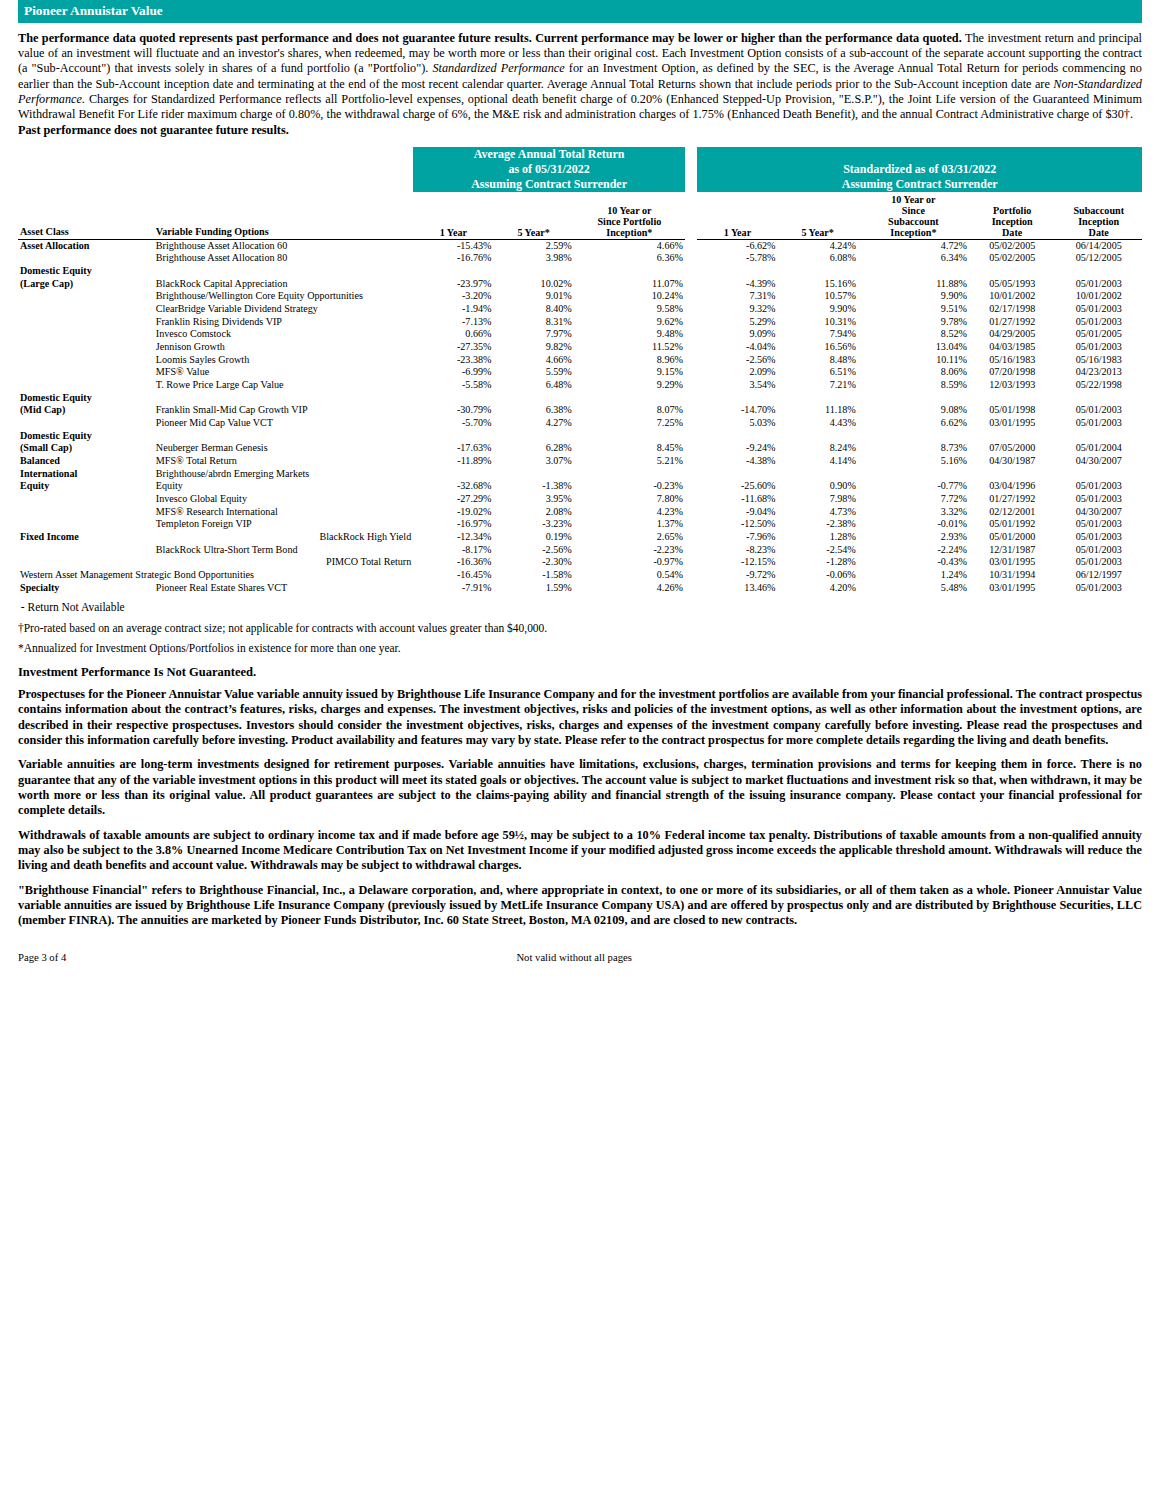Pioneer Annuistar Value
The performance data quoted represents past performance and does not guarantee future results. Current performance may be lower or higher than the performance data quoted. The investment return and principal value of an investment will fluctuate and an investor's shares, when redeemed, may be worth more or less than their original cost. Each Investment Option consists of a sub-account of the separate account supporting the contract (a "Sub-Account") that invests solely in shares of a fund portfolio (a "Portfolio"). Standardized Performance for an Investment Option, as defined by the SEC, is the Average Annual Total Return for periods commencing no earlier than the Sub-Account inception date and terminating at the end of the most recent calendar quarter. Average Annual Total Returns shown that include periods prior to the Sub-Account inception date are Non-Standardized Performance. Charges for Standardized Performance reflects all Portfolio-level expenses, optional death benefit charge of 0.20% (Enhanced Stepped-Up Provision, "E.S.P."), the Joint Life version of the Guaranteed Minimum Withdrawal Benefit For Life rider maximum charge of 0.80%, the withdrawal charge of 6%, the M&E risk and administration charges of 1.75% (Enhanced Death Benefit), and the annual Contract Administrative charge of $30†.
Past performance does not guarantee future results.
| | Average Annual Total Return as of 05/31/2022 Assuming Contract Surrender | | Standardized as of 03/31/2022 Assuming Contract Surrender |
| Asset Class | Variable Funding Options | 1 Year | 5 Year* | 10 Year or Since Portfolio Inception* | | 1 Year | 5 Year* | 10 Year or Since Subaccount Inception* | Portfolio Inception Date | Subaccount Inception Date |
| Asset Allocation | Brighthouse Asset Allocation 60 | -15.43% | 2.59% | 4.66% | | -6.62% | 4.24% | 4.72% | 05/02/2005 | 06/14/2005 |
| | Brighthouse Asset Allocation 80 | -16.76% | 3.98% | 6.36% | | -5.78% | 6.08% | 6.34% | 05/02/2005 | 05/12/2005 |
| Domestic Equity | |
| (Large Cap) | BlackRock Capital Appreciation | -23.97% | 10.02% | 11.07% | | -4.39% | 15.16% | 11.88% | 05/05/1993 | 05/01/2003 |
| | Brighthouse/Wellington Core Equity Opportunities | -3.20% | 9.01% | 10.24% | | 7.31% | 10.57% | 9.90% | 10/01/2002 | 10/01/2002 |
| | ClearBridge Variable Dividend Strategy | -1.94% | 8.40% | 9.58% | | 9.32% | 9.90% | 9.51% | 02/17/1998 | 05/01/2003 |
| | Franklin Rising Dividends VIP | -7.13% | 8.31% | 9.62% | | 5.29% | 10.31% | 9.78% | 01/27/1992 | 05/01/2003 |
| | Invesco Comstock | 0.66% | 7.97% | 9.48% | | 9.09% | 7.94% | 8.52% | 04/29/2005 | 05/01/2005 |
| | Jennison Growth | -27.35% | 9.82% | 11.52% | | -4.04% | 16.56% | 13.04% | 04/03/1985 | 05/01/2003 |
| | Loomis Sayles Growth | -23.38% | 4.66% | 8.96% | | -2.56% | 8.48% | 10.11% | 05/16/1983 | 05/16/1983 |
| | MFS® Value | -6.99% | 5.59% | 9.15% | | 2.09% | 6.51% | 8.06% | 07/20/1998 | 04/23/2013 |
| | T. Rowe Price Large Cap Value | -5.58% | 6.48% | 9.29% | | 3.54% | 7.21% | 8.59% | 12/03/1993 | 05/22/1998 |
| Domestic Equity | |
| (Mid Cap) | Franklin Small-Mid Cap Growth VIP | -30.79% | 6.38% | 8.07% | | -14.70% | 11.18% | 9.08% | 05/01/1998 | 05/01/2003 |
| | Pioneer Mid Cap Value VCT | -5.70% | 4.27% | 7.25% | | 5.03% | 4.43% | 6.62% | 03/01/1995 | 05/01/2003 |
| Domestic Equity | |
| (Small Cap) | Neuberger Berman Genesis | -17.63% | 6.28% | 8.45% | | -9.24% | 8.24% | 8.73% | 07/05/2000 | 05/01/2004 |
| Balanced | MFS® Total Return | -11.89% | 3.07% | 5.21% | | -4.38% | 4.14% | 5.16% | 04/30/1987 | 04/30/2007 |
| International | Brighthouse/abrdn Emerging Markets | |
| Equity | Equity | -32.68% | -1.38% | -0.23% | | -25.60% | 0.90% | -0.77% | 03/04/1996 | 05/01/2003 |
| | Invesco Global Equity | -27.29% | 3.95% | 7.80% | | -11.68% | 7.98% | 7.72% | 01/27/1992 | 05/01/2003 |
| | MFS® Research International | -19.02% | 2.08% | 4.23% | | -9.04% | 4.73% | 3.32% | 02/12/2001 | 04/30/2007 |
| | Templeton Foreign VIP | -16.97% | -3.23% | 1.37% | | -12.50% | -2.38% | -0.01% | 05/01/1992 | 05/01/2003 |
| Fixed Income | BlackRock High Yield | -12.34% | 0.19% | 2.65% | | -7.96% | 1.28% | 2.93% | 05/01/2000 | 05/01/2003 |
| | BlackRock Ultra-Short Term Bond | -8.17% | -2.56% | -2.23% | | -8.23% | -2.54% | -2.24% | 12/31/1987 | 05/01/2003 |
| | PIMCO Total Return | -16.36% | -2.30% | -0.97% | | -12.15% | -1.28% | -0.43% | 03/01/1995 | 05/01/2003 |
| Western Asset Management Strategic Bond Opportunities | -16.45% | -1.58% | 0.54% | | -9.72% | -0.06% | 1.24% | 10/31/1994 | 06/12/1997 |
| Specialty | Pioneer Real Estate Shares VCT | -7.91% | 1.59% | 4.26% | | 13.46% | 4.20% | 5.48% | 03/01/1995 | 05/01/2003 |
- Return Not Available
†Pro-rated based on an average contract size; not applicable for contracts with account values greater than $40,000.
*Annualized for Investment Options/Portfolios in existence for more than one year.
Investment Performance Is Not Guaranteed.
Prospectuses for the Pioneer Annuistar Value variable annuity issued by Brighthouse Life Insurance Company and for the investment portfolios are available from your financial professional. The contract prospectus contains information about the contract’s features, risks, charges and expenses. The investment objectives, risks and policies of the investment options, as well as other information about the investment options, are described in their respective prospectuses. Investors should consider the investment objectives, risks, charges and expenses of the investment company carefully before investing. Please read the prospectuses and consider this information carefully before investing. Product availability and features may vary by state. Please refer to the contract prospectus for more complete details regarding the living and death benefits.
Variable annuities are long-term investments designed for retirement purposes. Variable annuities have limitations, exclusions, charges, termination provisions and terms for keeping them in force. There is no guarantee that any of the variable investment options in this product will meet its stated goals or objectives. The account value is subject to market fluctuations and investment risk so that, when withdrawn, it may be worth more or less than its original value. All product guarantees are subject to the claims-paying ability and financial strength of the issuing insurance company. Please contact your financial professional for complete details.
Withdrawals of taxable amounts are subject to ordinary income tax and if made before age 59½, may be subject to a 10% Federal income tax penalty. Distributions of taxable amounts from a non-qualified annuity may also be subject to the 3.8% Unearned Income Medicare Contribution Tax on Net Investment Income if your modified adjusted gross income exceeds the applicable threshold amount. Withdrawals will reduce the living and death benefits and account value. Withdrawals may be subject to withdrawal charges.
"Brighthouse Financial" refers to Brighthouse Financial, Inc., a Delaware corporation, and, where appropriate in context, to one or more of its subsidiaries, or all of them taken as a whole. Pioneer Annuistar Value variable annuities are issued by Brighthouse Life Insurance Company (previously issued by MetLife Insurance Company USA) and are offered by prospectus only and are distributed by Brighthouse Securities, LLC (member FINRA). The annuities are marketed by Pioneer Funds Distributor, Inc. 60 State Street, Boston, MA 02109, and are closed to new contracts.
Page 3 of 4 Not valid without all pages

# # # # # # #

What this task involves
Please repeat every line from the listing above exactly as it appears. Drop the pictures.

Answer area
Pioneer Annuistar Value
The performance data quoted represents past performance and does not guarantee future results. Current performance may be lower or higher than the performance data quoted. The investment return and principal value of an investment will fluctuate and an investor's shares, when redeemed, may be worth more or less than their original cost. Each Investment Option consists of a sub-account of the separate account supporting the contract (a "Sub-Account") that invests solely in shares of a fund portfolio (a "Portfolio"). Standardized Performance for an Investment Option, as defined by the SEC, is the Average Annual Total Return for periods commencing no earlier than the Sub-Account inception date and terminating at the end of the most recent calendar quarter. Average Annual Total Returns shown that include periods prior to the Sub-Account inception date are Non-Standardized Performance. Charges for Standardized Performance reflects all Portfolio-level expenses, optional death benefit charge of 0.20% (Enhanced Stepped-Up Provision, "E.S.P."), the Joint Life version of the Guaranteed Minimum Withdrawal Benefit For Life rider maximum charge of 0.80%, the withdrawal charge of 6%, the M&E risk and administration charges of 1.75% (Enhanced Death Benefit), and the annual Contract Administrative charge of $30†.
Past performance does not guarantee future results.
| | Average Annual Total Return as of 05/31/2022 Assuming Contract Surrender | | Standardized as of 03/31/2022 Assuming Contract Surrender |
| Asset Class | Variable Funding Options | 1 Year | 5 Year* | 10 Year or Since Portfolio Inception* | | 1 Year | 5 Year* | 10 Year or Since Subaccount Inception* | Portfolio Inception Date | Subaccount Inception Date |
| Asset Allocation | Brighthouse Asset Allocation 60 | -15.43% | 2.59% | 4.66% | | -6.62% | 4.24% | 4.72% | 05/02/2005 | 06/14/2005 |
| | Brighthouse Asset Allocation 80 | -16.76% | 3.98% | 6.36% | | -5.78% | 6.08% | 6.34% | 05/02/2005 | 05/12/2005 |
| Domestic Equity | |
| (Large Cap) | BlackRock Capital Appreciation | -23.97% | 10.02% | 11.07% | | -4.39% | 15.16% | 11.88% | 05/05/1993 | 05/01/2003 |
| | Brighthouse/Wellington Core Equity Opportunities | -3.20% | 9.01% | 10.24% | | 7.31% | 10.57% | 9.90% | 10/01/2002 | 10/01/2002 |
| | ClearBridge Variable Dividend Strategy | -1.94% | 8.40% | 9.58% | | 9.32% | 9.90% | 9.51% | 02/17/1998 | 05/01/2003 |
| | Franklin Rising Dividends VIP | -7.13% | 8.31% | 9.62% | | 5.29% | 10.31% | 9.78% | 01/27/1992 | 05/01/2003 |
| | Invesco Comstock | 0.66% | 7.97% | 9.48% | | 9.09% | 7.94% | 8.52% | 04/29/2005 | 05/01/2005 |
| | Jennison Growth | -27.35% | 9.82% | 11.52% | | -4.04% | 16.56% | 13.04% | 04/03/1985 | 05/01/2003 |
| | Loomis Sayles Growth | -23.38% | 4.66% | 8.96% | | -2.56% | 8.48% | 10.11% | 05/16/1983 | 05/16/1983 |
| | MFS® Value | -6.99% | 5.59% | 9.15% | | 2.09% | 6.51% | 8.06% | 07/20/1998 | 04/23/2013 |
| | T. Rowe Price Large Cap Value | -5.58% | 6.48% | 9.29% | | 3.54% | 7.21% | 8.59% | 12/03/1993 | 05/22/1998 |
| Domestic Equity | |
| (Mid Cap) | Franklin Small-Mid Cap Growth VIP | -30.79% | 6.38% | 8.07% | | -14.70% | 11.18% | 9.08% | 05/01/1998 | 05/01/2003 |
| | Pioneer Mid Cap Value VCT | -5.70% | 4.27% | 7.25% | | 5.03% | 4.43% | 6.62% | 03/01/1995 | 05/01/2003 |
| Domestic Equity | |
| (Small Cap) | Neuberger Berman Genesis | -17.63% | 6.28% | 8.45% | | -9.24% | 8.24% | 8.73% | 07/05/2000 | 05/01/2004 |
| Balanced | MFS® Total Return | -11.89% | 3.07% | 5.21% | | -4.38% | 4.14% | 5.16% | 04/30/1987 | 04/30/2007 |
| International | Brighthouse/abrdn Emerging Markets | |
| Equity | Equity | -32.68% | -1.38% | -0.23% | | -25.60% | 0.90% | -0.77% | 03/04/1996 | 05/01/2003 |
| | Invesco Global Equity | -27.29% | 3.95% | 7.80% | | -11.68% | 7.98% | 7.72% | 01/27/1992 | 05/01/2003 |
| | MFS® Research International | -19.02% | 2.08% | 4.23% | | -9.04% | 4.73% | 3.32% | 02/12/2001 | 04/30/2007 |
| | Templeton Foreign VIP | -16.97% | -3.23% | 1.37% | | -12.50% | -2.38% | -0.01% | 05/01/1992 | 05/01/2003 |
| Fixed Income | BlackRock High Yield | -12.34% | 0.19% | 2.65% | | -7.96% | 1.28% | 2.93% | 05/01/2000 | 05/01/2003 |
| | BlackRock Ultra-Short Term Bond | -8.17% | -2.56% | -2.23% | | -8.23% | -2.54% | -2.24% | 12/31/1987 | 05/01/2003 |
| | PIMCO Total Return | -16.36% | -2.30% | -0.97% | | -12.15% | -1.28% | -0.43% | 03/01/1995 | 05/01/2003 |
| Western Asset Management Strategic Bond Opportunities | -16.45% | -1.58% | 0.54% | | -9.72% | -0.06% | 1.24% | 10/31/1994 | 06/12/1997 |
| Specialty | Pioneer Real Estate Shares VCT | -7.91% | 1.59% | 4.26% | | 13.46% | 4.20% | 5.48% | 03/01/1995 | 05/01/2003 |
- Return Not Available
†Pro-rated based on an average contract size; not applicable for contracts with account values greater than $40,000.
*Annualized for Investment Options/Portfolios in existence for more than one year.
Investment Performance Is Not Guaranteed.
Prospectuses for the Pioneer Annuistar Value variable annuity issued by Brighthouse Life Insurance Company and for the investment portfolios are available from your financial professional. The contract prospectus contains information about the contract’s features, risks, charges and expenses. The investment objectives, risks and policies of the investment options, as well as other information about the investment options, are described in their respective prospectuses. Investors should consider the investment objectives, risks, charges and expenses of the investment company carefully before investing. Please read the prospectuses and consider this information carefully before investing. Product availability and features may vary by state. Please refer to the contract prospectus for more complete details regarding the living and death benefits.
Variable annuities are long-term investments designed for retirement purposes. Variable annuities have limitations, exclusions, charges, termination provisions and terms for keeping them in force. There is no guarantee that any of the variable investment options in this product will meet its stated goals or objectives. The account value is subject to market fluctuations and investment risk so that, when withdrawn, it may be worth more or less than its original value. All product guarantees are subject to the claims-paying ability and financial strength of the issuing insurance company. Please contact your financial professional for complete details.
Withdrawals of taxable amounts are subject to ordinary income tax and if made before age 59½, may be subject to a 10% Federal income tax penalty. Distributions of taxable amounts from a non-qualified annuity may also be subject to the 3.8% Unearned Income Medicare Contribution Tax on Net Investment Income if your modified adjusted gross income exceeds the applicable threshold amount. Withdrawals will reduce the living and death benefits and account value. Withdrawals may be subject to withdrawal charges.
"Brighthouse Financial" refers to Brighthouse Financial, Inc., a Delaware corporation, and, where appropriate in context, to one or more of its subsidiaries, or all of them taken as a whole. Pioneer Annuistar Value variable annuities are issued by Brighthouse Life Insurance Company (previously issued by MetLife Insurance Company USA) and are offered by prospectus only and are distributed by Brighthouse Securities, LLC (member FINRA). The annuities are marketed by Pioneer Funds Distributor, Inc. 60 State Street, Boston, MA 02109, and are closed to new contracts.
Page 3 of 4 Not valid without all pages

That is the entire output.